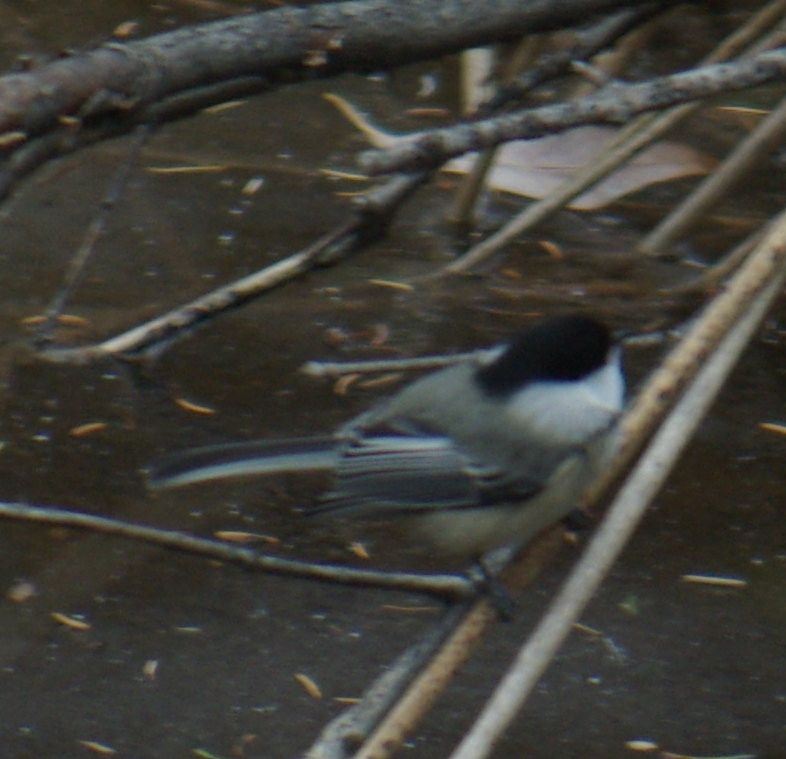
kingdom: Animalia
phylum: Chordata
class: Aves
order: Passeriformes
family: Paridae
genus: Poecile
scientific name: Poecile atricapillus
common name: Black-capped chickadee
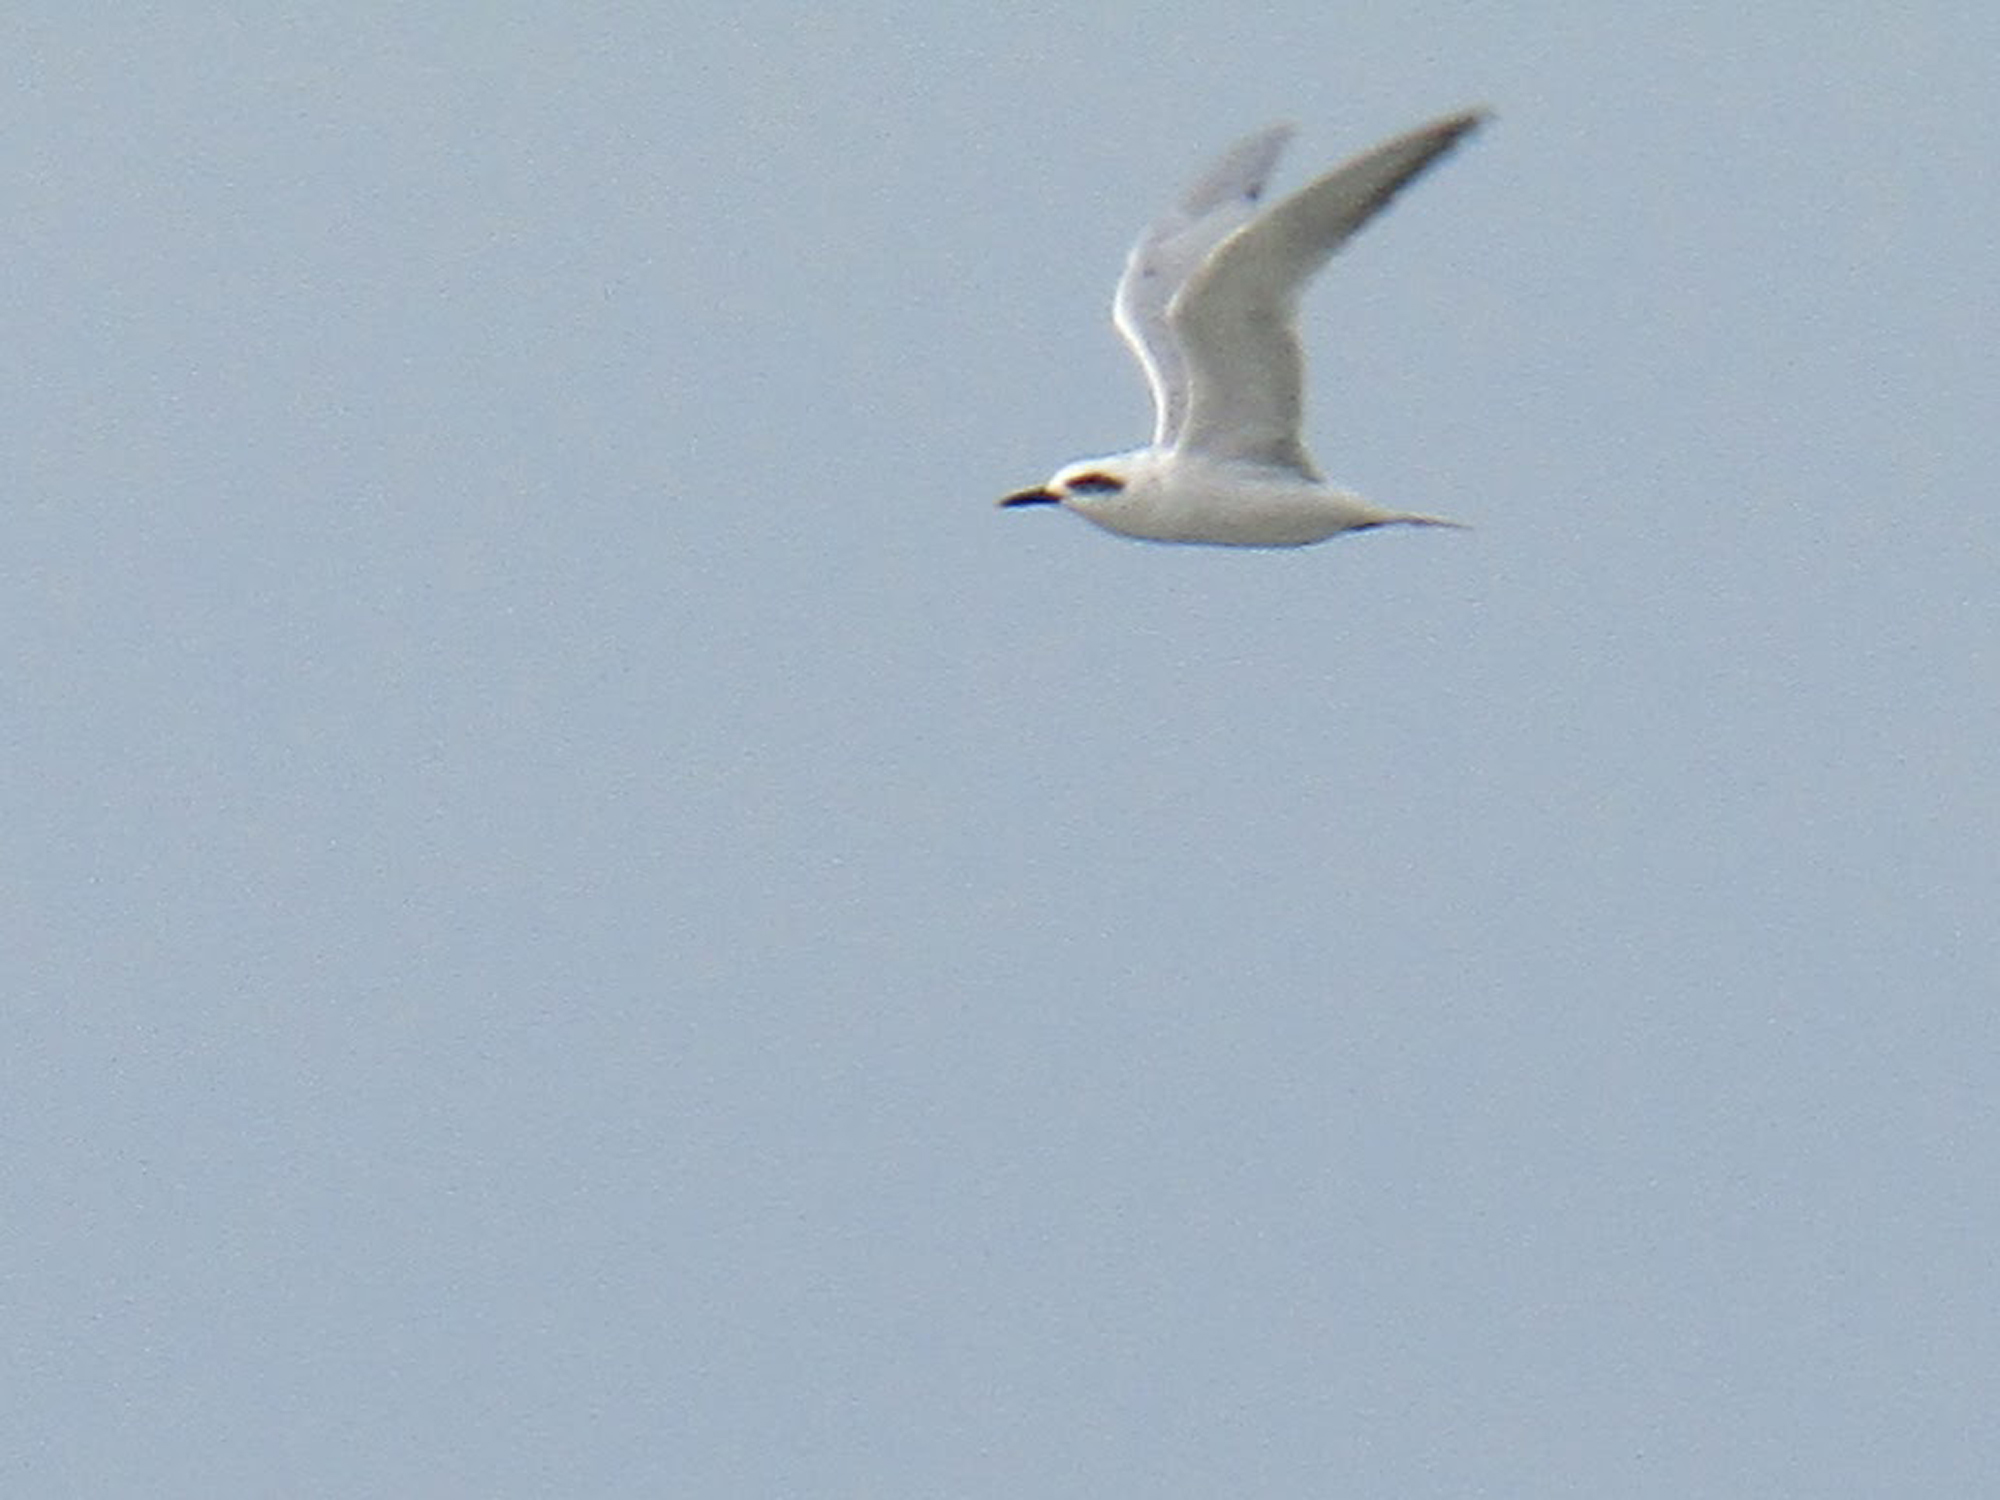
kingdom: Animalia
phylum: Chordata
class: Aves
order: Charadriiformes
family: Laridae
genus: Sterna
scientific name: Sterna trudeaui
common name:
• • •
Task brief: Reproduce every text line of the entries above verbatim, leaving out the pictures.

Reply to the exercise:
kingdom: Animalia
phylum: Chordata
class: Aves
order: Passeriformes
family: Paridae
genus: Poecile
scientific name: Poecile atricapillus
common name: Black-capped chickadee
kingdom: Animalia
phylum: Chordata
class: Aves
order: Charadriiformes
family: Laridae
genus: Sterna
scientific name: Sterna trudeaui
common name:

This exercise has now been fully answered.